きっと三人は、呪われたのだ。これは祟りだ。心霊現象なのだ。
「眠ると、あの廃墟にとらわれる。僕たちはきっとここから出られない……。現実でも、夢でも僕は束縛されるのか……これから毎晩……」
「ちょっと待てよ!」
タカラがホテルの入口に向かう。その扉を開けようとして、固まる。ユウキにも想像がついた。きっと開かない。出られないのだ。

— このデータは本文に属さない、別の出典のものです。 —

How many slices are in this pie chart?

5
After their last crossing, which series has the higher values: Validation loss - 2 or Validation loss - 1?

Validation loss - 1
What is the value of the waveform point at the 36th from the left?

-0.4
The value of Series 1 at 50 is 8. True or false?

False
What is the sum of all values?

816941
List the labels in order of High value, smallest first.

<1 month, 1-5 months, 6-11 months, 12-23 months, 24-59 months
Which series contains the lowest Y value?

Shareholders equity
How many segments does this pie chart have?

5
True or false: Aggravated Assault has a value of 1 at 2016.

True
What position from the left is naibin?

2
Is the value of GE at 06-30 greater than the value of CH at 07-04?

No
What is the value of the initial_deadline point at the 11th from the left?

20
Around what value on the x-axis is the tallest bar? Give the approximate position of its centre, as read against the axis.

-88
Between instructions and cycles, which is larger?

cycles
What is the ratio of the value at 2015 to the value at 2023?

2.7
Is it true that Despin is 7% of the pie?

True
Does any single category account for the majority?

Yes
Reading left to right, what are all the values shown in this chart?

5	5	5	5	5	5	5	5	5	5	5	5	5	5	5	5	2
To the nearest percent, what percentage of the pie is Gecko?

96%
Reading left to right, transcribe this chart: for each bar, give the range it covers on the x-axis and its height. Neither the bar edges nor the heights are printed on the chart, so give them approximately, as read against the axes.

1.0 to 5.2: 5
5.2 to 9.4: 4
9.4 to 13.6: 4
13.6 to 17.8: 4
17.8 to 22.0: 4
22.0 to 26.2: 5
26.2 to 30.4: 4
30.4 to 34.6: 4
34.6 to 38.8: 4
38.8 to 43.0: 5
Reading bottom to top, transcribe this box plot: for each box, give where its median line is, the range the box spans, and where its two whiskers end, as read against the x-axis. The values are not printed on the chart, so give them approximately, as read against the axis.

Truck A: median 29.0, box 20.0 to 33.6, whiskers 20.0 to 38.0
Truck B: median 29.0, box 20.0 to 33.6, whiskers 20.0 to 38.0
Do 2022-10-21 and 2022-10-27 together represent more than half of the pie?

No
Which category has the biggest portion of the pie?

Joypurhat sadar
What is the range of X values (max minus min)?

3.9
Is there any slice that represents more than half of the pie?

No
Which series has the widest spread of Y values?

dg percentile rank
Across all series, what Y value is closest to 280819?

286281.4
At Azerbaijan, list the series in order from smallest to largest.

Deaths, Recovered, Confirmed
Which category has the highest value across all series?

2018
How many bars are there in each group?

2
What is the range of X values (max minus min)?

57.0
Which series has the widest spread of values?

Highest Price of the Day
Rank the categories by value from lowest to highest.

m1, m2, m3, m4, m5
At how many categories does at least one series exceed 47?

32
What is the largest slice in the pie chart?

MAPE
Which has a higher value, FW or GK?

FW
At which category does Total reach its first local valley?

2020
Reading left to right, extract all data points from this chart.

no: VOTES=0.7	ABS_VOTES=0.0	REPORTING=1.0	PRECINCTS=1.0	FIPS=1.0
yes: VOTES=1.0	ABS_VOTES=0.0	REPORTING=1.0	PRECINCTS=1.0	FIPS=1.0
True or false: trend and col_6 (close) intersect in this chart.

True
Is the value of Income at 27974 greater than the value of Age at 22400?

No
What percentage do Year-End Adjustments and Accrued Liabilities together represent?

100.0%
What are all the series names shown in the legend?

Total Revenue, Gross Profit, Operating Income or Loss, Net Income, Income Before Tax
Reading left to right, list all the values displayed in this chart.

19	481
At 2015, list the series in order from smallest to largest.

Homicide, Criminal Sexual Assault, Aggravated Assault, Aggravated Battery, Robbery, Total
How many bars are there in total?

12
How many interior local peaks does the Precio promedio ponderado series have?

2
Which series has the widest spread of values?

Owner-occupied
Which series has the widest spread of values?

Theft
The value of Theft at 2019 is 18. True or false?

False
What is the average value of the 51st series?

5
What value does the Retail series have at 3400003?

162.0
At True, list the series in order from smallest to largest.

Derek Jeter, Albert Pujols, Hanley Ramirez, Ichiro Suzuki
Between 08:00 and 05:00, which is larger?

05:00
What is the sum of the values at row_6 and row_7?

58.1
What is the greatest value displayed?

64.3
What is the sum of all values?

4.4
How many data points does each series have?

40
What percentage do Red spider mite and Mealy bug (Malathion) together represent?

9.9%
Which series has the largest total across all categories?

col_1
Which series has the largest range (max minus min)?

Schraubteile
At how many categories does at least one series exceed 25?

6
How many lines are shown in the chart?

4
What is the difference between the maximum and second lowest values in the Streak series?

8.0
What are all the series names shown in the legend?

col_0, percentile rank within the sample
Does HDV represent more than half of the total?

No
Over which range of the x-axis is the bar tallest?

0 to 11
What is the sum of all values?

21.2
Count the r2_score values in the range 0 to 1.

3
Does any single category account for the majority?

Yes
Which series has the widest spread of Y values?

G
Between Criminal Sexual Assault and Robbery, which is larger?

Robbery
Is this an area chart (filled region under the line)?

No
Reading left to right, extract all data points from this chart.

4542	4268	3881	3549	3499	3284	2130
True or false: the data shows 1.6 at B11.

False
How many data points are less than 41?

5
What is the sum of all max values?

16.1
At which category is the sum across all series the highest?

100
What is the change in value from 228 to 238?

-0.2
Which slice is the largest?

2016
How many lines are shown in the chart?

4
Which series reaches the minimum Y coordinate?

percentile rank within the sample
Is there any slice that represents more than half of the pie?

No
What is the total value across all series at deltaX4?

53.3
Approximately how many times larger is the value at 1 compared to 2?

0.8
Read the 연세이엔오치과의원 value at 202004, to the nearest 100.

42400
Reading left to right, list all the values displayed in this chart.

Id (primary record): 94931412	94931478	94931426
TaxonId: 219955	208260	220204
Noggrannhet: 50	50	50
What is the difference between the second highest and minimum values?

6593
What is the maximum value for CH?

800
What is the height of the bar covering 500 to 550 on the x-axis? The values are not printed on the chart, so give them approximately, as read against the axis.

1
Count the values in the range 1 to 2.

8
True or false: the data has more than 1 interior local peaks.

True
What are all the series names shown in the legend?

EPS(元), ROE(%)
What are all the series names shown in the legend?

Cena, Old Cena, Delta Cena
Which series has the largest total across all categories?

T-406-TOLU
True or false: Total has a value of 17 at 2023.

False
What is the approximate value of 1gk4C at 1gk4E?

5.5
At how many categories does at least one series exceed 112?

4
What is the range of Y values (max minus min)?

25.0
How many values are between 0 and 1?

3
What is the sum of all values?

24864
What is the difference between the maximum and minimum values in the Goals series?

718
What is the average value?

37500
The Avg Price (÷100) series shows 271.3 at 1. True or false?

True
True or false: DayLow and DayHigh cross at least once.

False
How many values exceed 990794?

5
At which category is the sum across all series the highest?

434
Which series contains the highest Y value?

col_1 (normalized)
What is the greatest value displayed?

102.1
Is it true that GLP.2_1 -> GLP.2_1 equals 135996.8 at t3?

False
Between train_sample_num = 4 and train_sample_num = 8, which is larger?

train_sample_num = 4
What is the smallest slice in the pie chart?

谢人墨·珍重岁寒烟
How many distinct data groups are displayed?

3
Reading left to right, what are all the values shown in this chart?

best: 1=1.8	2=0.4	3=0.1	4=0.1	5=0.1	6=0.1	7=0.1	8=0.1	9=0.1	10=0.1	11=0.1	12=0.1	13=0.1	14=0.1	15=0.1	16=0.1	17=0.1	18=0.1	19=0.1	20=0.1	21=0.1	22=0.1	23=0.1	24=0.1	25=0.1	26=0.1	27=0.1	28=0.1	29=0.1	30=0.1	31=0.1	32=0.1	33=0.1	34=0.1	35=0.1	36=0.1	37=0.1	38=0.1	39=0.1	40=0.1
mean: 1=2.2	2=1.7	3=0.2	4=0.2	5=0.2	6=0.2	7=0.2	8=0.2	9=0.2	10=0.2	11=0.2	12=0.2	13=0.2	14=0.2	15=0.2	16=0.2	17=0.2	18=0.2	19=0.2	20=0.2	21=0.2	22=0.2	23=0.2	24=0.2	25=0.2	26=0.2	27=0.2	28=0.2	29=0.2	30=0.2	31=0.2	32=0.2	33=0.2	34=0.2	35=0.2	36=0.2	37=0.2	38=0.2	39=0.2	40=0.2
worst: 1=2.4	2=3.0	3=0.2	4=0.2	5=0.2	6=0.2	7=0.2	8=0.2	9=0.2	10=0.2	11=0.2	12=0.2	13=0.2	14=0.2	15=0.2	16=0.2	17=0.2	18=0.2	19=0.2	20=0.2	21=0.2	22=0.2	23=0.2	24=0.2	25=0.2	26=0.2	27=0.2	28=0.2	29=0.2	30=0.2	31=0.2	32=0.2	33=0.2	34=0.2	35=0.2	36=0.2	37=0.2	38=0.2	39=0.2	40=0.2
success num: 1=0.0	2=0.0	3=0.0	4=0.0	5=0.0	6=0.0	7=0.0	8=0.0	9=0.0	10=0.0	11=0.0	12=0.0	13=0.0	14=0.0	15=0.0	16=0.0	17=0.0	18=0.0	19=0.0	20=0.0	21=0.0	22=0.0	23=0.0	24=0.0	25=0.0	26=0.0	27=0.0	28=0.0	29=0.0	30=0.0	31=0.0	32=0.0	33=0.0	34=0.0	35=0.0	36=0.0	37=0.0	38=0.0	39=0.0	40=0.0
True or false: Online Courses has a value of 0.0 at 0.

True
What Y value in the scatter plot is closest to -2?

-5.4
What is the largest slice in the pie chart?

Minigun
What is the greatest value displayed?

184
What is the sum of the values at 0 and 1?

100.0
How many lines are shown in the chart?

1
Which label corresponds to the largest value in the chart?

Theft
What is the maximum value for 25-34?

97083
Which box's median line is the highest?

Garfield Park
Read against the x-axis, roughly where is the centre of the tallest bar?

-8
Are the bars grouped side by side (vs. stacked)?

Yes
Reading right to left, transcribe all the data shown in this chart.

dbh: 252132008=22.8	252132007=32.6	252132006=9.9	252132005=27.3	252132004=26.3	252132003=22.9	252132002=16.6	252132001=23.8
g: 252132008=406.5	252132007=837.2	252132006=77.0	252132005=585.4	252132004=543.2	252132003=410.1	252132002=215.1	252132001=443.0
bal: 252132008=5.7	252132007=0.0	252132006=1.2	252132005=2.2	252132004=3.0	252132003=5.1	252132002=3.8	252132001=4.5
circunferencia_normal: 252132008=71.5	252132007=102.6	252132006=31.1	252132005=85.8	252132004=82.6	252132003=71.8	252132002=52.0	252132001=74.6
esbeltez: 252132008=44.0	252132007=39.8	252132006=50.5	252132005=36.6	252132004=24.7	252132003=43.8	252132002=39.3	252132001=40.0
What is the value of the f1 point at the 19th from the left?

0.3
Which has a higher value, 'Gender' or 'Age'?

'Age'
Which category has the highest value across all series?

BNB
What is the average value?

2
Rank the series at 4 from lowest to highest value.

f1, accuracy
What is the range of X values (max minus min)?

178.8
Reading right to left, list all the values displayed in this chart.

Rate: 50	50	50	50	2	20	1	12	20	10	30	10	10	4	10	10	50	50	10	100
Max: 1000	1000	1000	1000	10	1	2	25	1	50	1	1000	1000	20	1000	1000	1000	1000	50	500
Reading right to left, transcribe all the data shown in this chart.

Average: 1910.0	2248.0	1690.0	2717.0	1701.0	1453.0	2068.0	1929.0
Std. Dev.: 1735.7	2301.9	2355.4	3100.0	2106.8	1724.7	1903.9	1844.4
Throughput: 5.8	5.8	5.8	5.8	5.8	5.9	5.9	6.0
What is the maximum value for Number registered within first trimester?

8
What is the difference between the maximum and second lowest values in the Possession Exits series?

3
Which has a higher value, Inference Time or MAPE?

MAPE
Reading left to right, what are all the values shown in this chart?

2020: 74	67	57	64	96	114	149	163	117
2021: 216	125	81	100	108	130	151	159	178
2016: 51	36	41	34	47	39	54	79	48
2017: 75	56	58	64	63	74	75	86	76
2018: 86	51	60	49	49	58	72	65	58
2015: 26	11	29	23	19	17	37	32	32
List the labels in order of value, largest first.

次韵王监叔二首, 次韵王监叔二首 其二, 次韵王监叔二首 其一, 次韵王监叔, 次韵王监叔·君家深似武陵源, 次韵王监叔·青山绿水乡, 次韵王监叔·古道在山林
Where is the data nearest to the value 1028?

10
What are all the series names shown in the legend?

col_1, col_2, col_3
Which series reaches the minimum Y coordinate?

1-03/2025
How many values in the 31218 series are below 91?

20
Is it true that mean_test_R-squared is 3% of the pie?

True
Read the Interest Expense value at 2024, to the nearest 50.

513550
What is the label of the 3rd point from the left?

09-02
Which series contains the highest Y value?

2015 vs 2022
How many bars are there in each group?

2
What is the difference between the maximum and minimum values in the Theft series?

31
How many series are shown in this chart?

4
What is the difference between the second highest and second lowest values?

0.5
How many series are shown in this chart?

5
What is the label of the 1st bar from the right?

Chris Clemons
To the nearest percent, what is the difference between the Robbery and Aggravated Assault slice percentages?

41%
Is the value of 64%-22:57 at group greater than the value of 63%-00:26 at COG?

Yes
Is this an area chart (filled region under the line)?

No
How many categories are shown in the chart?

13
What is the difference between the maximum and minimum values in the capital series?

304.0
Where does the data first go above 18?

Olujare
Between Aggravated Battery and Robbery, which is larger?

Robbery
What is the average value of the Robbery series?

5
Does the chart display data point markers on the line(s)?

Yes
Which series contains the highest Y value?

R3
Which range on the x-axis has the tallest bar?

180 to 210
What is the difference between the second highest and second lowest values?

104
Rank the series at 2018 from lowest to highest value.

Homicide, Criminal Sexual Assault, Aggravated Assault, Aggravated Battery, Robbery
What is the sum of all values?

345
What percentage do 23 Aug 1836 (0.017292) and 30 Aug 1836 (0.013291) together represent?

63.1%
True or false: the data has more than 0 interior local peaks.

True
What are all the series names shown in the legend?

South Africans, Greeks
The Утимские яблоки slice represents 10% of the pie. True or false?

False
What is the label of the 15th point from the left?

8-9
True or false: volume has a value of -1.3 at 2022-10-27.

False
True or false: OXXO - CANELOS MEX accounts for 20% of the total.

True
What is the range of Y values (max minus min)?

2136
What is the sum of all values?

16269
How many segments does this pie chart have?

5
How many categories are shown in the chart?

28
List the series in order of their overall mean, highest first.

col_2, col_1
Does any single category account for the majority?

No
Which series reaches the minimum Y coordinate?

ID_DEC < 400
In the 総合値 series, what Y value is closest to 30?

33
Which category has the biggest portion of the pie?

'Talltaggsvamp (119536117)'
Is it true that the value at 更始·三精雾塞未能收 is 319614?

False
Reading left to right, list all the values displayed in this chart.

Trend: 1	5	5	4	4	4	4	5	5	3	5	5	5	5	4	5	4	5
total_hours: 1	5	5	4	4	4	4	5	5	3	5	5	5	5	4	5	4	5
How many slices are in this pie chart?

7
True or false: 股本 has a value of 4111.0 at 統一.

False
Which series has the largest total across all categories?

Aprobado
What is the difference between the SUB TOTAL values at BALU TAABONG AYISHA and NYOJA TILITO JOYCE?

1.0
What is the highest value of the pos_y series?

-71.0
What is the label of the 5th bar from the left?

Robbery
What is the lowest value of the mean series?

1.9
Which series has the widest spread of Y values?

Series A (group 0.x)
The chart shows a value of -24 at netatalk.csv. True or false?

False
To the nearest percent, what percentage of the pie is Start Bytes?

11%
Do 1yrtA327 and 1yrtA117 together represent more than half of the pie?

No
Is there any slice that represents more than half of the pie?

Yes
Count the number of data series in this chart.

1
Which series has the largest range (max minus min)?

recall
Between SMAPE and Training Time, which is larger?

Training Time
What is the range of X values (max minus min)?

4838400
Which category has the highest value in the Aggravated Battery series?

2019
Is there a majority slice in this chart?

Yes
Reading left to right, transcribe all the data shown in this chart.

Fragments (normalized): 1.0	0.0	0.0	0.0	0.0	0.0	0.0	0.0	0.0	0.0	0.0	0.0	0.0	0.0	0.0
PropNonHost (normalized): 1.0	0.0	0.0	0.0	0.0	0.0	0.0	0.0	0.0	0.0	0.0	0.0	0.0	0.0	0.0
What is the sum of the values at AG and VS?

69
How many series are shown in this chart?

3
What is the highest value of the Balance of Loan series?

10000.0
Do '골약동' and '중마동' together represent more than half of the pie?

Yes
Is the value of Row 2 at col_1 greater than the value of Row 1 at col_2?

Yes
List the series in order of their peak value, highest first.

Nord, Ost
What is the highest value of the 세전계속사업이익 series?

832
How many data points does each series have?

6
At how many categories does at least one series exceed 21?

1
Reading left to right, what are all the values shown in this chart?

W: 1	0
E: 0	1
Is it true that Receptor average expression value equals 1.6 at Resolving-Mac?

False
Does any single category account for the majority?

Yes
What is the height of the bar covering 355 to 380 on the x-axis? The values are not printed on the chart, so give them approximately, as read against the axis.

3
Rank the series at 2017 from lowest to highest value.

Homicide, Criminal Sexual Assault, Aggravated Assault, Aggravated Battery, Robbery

「ま、まだ諦めんなよ! ……え、えっと、ほら、あれだ。上だ!」
「上って……」
マネキン溢れる二階のことか?
「このホテルは確か、四階まであるはずだぜ。憶えてるか? 昨日、四階も電気ついてたんだ。上まで行ったら、こう……ボス的なヤツがいるんだよ!」
「なるほど。そいつを倒せばこの悪夢から解放される、と」
「いやいや……」
ゲーム好きのタカラと、三人の中で一番ゲームの上手いメージンが勝手に話を進める。ユウキにはそれが二人の現実逃避に思えて仕方なかった。
しかし、四階まで存在するにもかかわらず、エレベーターのボタンが二階までしかなかったのも気になるところだった。
「上の階に行けばボタンも増える……とか」
「「それだ!」」
上の階に行けば道が開ける、状況が打開できるかもしれない――
興奮状態にあってテンションが変になっていたのか、三人はそんな希望を抱いた。